● ページ抜粋:
48歳からの華麗な生き方・老後をサポートする

知ってますか? 認知症 (42)

川崎幸クリニック 杉山孝博院長

工夫して、上手に服薬

要求する人にはサプリを

 記憶力、判断力の低下している認知症の人の介護で苦労することの一つが服薬だ。

「毒を盛られていると思っているのでしょうか。薬を飲もうとしません。説得しても聞き入れないばかりか、食べ物も拒否し始めました」

「睡眠薬を飲んだ後でも何度も要求してきます。毎晩1時間も続きます。かといって余分に飲ませることはできませんし…。夜の来るのが怖いです」

「先生に教えられたとおりに薬を粉にして食べ物に混ぜましたが、味がおかしいと感じたのか、吐き出して食べてくれませんでした」

認知症の人の中で服薬に関して深刻な問題を示す人はそれほど多いわけではないが一定の割合でいることは確かである。

認知症が進行すると必ず問題になるのは、薬を飲まなかったり余分に飲んだりする服薬管理の問題である。さまざまな工夫、家族や介護スタッフの介助が必要になってくる。

● 作業内容:
A - 服薬に関する記事によると、杉山孝博院長はどのクリニックの院長ですか。
B - 服薬に関する記事の「要求する人にはサプリを」から「し…。夜の来るのが怖いです」」までを、一字も変えずに返してください。
C - 次の各文が服薬に関する記事の内容と合っているかを「はい」か「いいえ」で答え、判断の根拠となる記事中の言葉をそのまま引用してください。(i) 服薬に関して深刻な問題を示す認知症の人は大多数である。(ii) 睡眠薬を何度も要求する状態は毎晩1時間続くと述べられている。(iii) 粉にした薬を食べ物に混ぜたところ、問題なく食べてくれた。
記録は、この記事とは別の出典から採られたものです。

● データ項目:
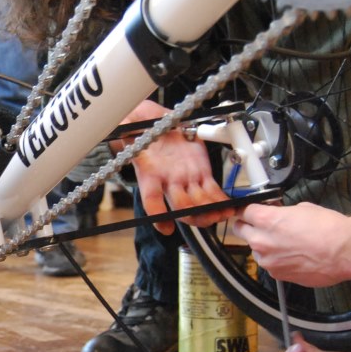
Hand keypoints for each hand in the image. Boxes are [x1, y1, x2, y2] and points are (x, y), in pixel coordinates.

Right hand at [119, 101, 234, 234]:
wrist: (157, 125)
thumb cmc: (142, 127)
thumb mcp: (129, 126)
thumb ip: (125, 127)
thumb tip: (122, 123)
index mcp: (150, 172)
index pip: (151, 198)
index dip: (157, 213)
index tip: (165, 228)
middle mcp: (168, 181)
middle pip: (181, 205)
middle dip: (194, 214)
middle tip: (207, 217)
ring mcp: (185, 179)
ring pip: (198, 202)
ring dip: (210, 211)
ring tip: (222, 215)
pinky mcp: (201, 172)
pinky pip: (212, 191)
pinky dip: (220, 201)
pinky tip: (228, 207)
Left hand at [230, 202, 350, 285]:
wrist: (344, 252)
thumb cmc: (328, 228)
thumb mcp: (302, 208)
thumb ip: (281, 212)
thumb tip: (277, 214)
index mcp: (266, 220)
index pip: (244, 211)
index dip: (250, 210)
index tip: (252, 211)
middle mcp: (261, 241)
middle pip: (240, 230)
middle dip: (248, 226)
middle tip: (260, 224)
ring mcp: (268, 260)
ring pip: (255, 249)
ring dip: (264, 245)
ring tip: (285, 243)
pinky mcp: (277, 275)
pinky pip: (270, 264)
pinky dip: (276, 260)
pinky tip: (293, 256)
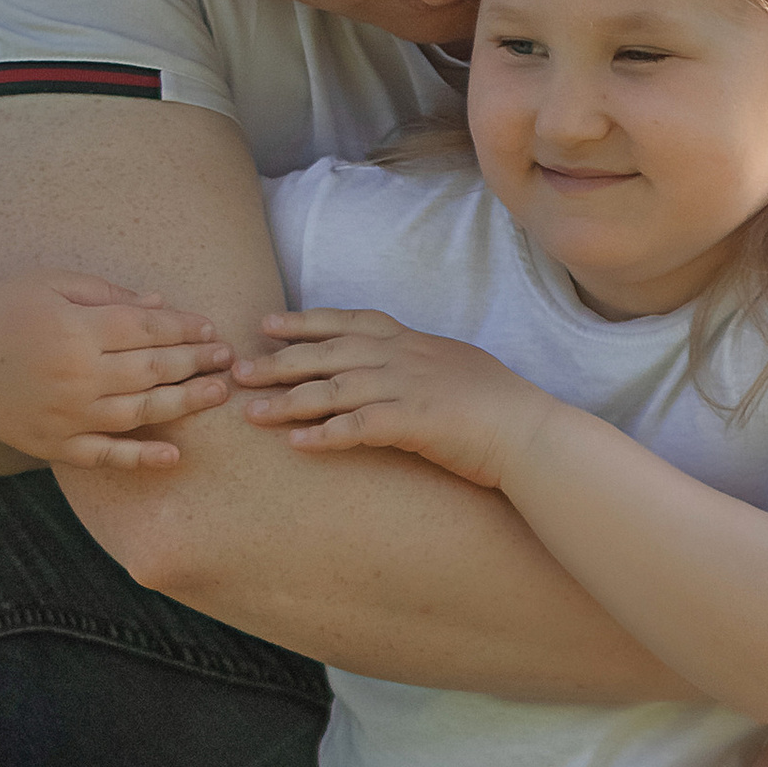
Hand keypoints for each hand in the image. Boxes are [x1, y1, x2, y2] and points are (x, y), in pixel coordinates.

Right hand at [0, 276, 232, 471]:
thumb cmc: (5, 311)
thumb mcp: (49, 284)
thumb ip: (106, 294)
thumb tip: (161, 305)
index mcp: (74, 329)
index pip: (146, 329)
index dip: (184, 329)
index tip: (211, 329)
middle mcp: (75, 375)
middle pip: (151, 370)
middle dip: (197, 363)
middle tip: (229, 359)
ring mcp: (66, 415)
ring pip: (139, 412)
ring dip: (185, 404)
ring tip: (218, 394)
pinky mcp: (56, 446)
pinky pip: (105, 456)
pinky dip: (140, 458)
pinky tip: (174, 456)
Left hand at [236, 308, 553, 492]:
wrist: (530, 431)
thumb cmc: (498, 406)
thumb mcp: (455, 367)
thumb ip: (419, 362)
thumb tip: (398, 365)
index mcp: (412, 341)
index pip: (348, 322)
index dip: (305, 322)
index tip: (268, 323)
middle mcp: (403, 357)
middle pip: (328, 352)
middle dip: (279, 360)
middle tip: (236, 369)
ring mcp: (408, 388)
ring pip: (334, 389)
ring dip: (288, 402)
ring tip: (250, 413)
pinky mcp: (415, 423)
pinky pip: (360, 427)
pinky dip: (326, 435)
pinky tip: (297, 445)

● 想定される回答:
A - 川崎幸クリニックです。

B -
要求する人にはサプリを

 記憶力、判断力の低下している認知症の人の介護で苦労することの一つが服薬だ。

「毒を盛られていると思っているのでしょうか。薬を飲もうとしません。説得しても聞き入れないばかりか、食べ物も拒否し始めました」

「睡眠薬を飲んだ後でも何度も要求してきます。毎晩1時間も続きます。かといって余分に飲ませることはできませんし…。夜の来るのが怖いです」

C -
(i) いいえ。「認知症の人の中で服薬に関して深刻な問題を示す人はそれほど多いわけではない」
(ii) はい。「毎晩1時間も続きます」
(iii) いいえ。「吐き出して食べてくれませんでした」